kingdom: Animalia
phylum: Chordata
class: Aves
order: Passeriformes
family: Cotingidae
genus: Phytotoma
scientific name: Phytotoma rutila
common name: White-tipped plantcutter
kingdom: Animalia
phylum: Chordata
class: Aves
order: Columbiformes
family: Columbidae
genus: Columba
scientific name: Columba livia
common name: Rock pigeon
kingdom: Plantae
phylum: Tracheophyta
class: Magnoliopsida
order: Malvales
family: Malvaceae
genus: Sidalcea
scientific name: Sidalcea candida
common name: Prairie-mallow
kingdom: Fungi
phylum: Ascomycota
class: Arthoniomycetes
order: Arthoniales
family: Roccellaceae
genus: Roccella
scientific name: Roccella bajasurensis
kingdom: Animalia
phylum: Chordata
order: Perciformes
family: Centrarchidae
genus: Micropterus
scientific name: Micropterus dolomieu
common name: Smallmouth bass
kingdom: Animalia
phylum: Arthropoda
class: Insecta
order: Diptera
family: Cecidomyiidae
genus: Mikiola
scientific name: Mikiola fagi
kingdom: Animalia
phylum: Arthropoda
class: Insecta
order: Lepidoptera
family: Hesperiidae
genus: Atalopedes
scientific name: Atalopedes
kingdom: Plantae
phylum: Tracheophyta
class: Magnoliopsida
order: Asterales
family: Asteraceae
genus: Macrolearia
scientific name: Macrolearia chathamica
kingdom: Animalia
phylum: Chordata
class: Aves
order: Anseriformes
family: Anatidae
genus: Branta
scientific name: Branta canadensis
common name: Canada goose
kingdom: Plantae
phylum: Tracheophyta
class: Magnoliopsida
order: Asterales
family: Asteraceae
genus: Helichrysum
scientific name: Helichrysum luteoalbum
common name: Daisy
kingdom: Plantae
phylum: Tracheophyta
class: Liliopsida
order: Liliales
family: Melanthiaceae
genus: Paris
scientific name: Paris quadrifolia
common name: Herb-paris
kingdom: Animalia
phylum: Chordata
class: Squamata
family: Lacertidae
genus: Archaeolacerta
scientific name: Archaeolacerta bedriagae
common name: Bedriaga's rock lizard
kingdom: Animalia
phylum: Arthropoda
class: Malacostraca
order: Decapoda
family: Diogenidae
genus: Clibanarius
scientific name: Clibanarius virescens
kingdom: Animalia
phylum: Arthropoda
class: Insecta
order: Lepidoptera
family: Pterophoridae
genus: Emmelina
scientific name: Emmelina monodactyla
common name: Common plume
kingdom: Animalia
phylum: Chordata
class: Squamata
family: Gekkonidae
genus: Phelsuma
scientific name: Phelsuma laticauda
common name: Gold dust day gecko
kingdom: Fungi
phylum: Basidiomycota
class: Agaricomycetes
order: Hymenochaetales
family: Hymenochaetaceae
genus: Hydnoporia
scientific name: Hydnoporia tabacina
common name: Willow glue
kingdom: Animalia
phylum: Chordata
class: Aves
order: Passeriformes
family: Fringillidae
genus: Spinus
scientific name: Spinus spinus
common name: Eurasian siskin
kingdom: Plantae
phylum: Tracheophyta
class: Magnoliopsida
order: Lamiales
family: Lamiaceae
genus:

**WHAT IS NEEDED**:
Write out every line of the items again, putting "Latin name" in place of each "scientific name" and leaving everything else as it is.

**EXERCISE RESPONSE**:
kingdom: Animalia
phylum: Chordata
class: Aves
order: Passeriformes
family: Cotingidae
genus: Phytotoma
Latin name: Phytotoma rutila
common name: White-tipped plantcutter
kingdom: Animalia
phylum: Chordata
class: Aves
order: Columbiformes
family: Columbidae
genus: Columba
Latin name: Columba livia
common name: Rock pigeon
kingdom: Plantae
phylum: Tracheophyta
class: Magnoliopsida
order: Malvales
family: Malvaceae
genus: Sidalcea
Latin name: Sidalcea candida
common name: Prairie-mallow
kingdom: Fungi
phylum: Ascomycota
class: Arthoniomycetes
order: Arthoniales
family: Roccellaceae
genus: Roccella
Latin name: Roccella bajasurensis
kingdom: Animalia
phylum: Chordata
order: Perciformes
family: Centrarchidae
genus: Micropterus
Latin name: Micropterus dolomieu
common name: Smallmouth bass
kingdom: Animalia
phylum: Arthropoda
class: Insecta
order: Diptera
family: Cecidomyiidae
genus: Mikiola
Latin name: Mikiola fagi
kingdom: Animalia
phylum: Arthropoda
class: Insecta
order: Lepidoptera
family: Hesperiidae
genus: Atalopedes
Latin name: Atalopedes
kingdom: Plantae
phylum: Tracheophyta
class: Magnoliopsida
order: Asterales
family: Asteraceae
genus: Macrolearia
Latin name: Macrolearia chathamica
kingdom: Animalia
phylum: Chordata
class: Aves
order: Anseriformes
family: Anatidae
genus: Branta
Latin name: Branta canadensis
common name: Canada goose
kingdom: Plantae
phylum: Tracheophyta
class: Magnoliopsida
order: Asterales
family: Asteraceae
genus: Helichrysum
Latin name: Helichrysum luteoalbum
common name: Daisy
kingdom: Plantae
phylum: Tracheophyta
class: Liliopsida
order: Liliales
family: Melanthiaceae
genus: Paris
Latin name: Paris quadrifolia
common name: Herb-paris
kingdom: Animalia
phylum: Chordata
class: Squamata
family: Lacertidae
genus: Archaeolacerta
Latin name: Archaeolacerta bedriagae
common name: Bedriaga's rock lizard
kingdom: Animalia
phylum: Arthropoda
class: Malacostraca
order: Decapoda
family: Diogenidae
genus: Clibanarius
Latin name: Clibanarius virescens
kingdom: Animalia
phylum: Arthropoda
class: Insecta
order: Lepidoptera
family: Pterophoridae
genus: Emmelina
Latin name: Emmelina monodactyla
common name: Common plume
kingdom: Animalia
phylum: Chordata
class: Squamata
family: Gekkonidae
genus: Phelsuma
Latin name: Phelsuma laticauda
common name: Gold dust day gecko
kingdom: Fungi
phylum: Basidiomycota
class: Agaricomycetes
order: Hymenochaetales
family: Hymenochaetaceae
genus: Hydnoporia
Latin name: Hydnoporia tabacina
common name: Willow glue
kingdom: Animalia
phylum: Chordata
class: Aves
order: Passeriformes
family: Fringillidae
genus: Spinus
Latin name: Spinus spinus
common name: Eurasian siskin
kingdom: Plantae
phylum: Tracheophyta
class: Magnoliopsida
order: Lamiales
family: Lamiaceae
genus:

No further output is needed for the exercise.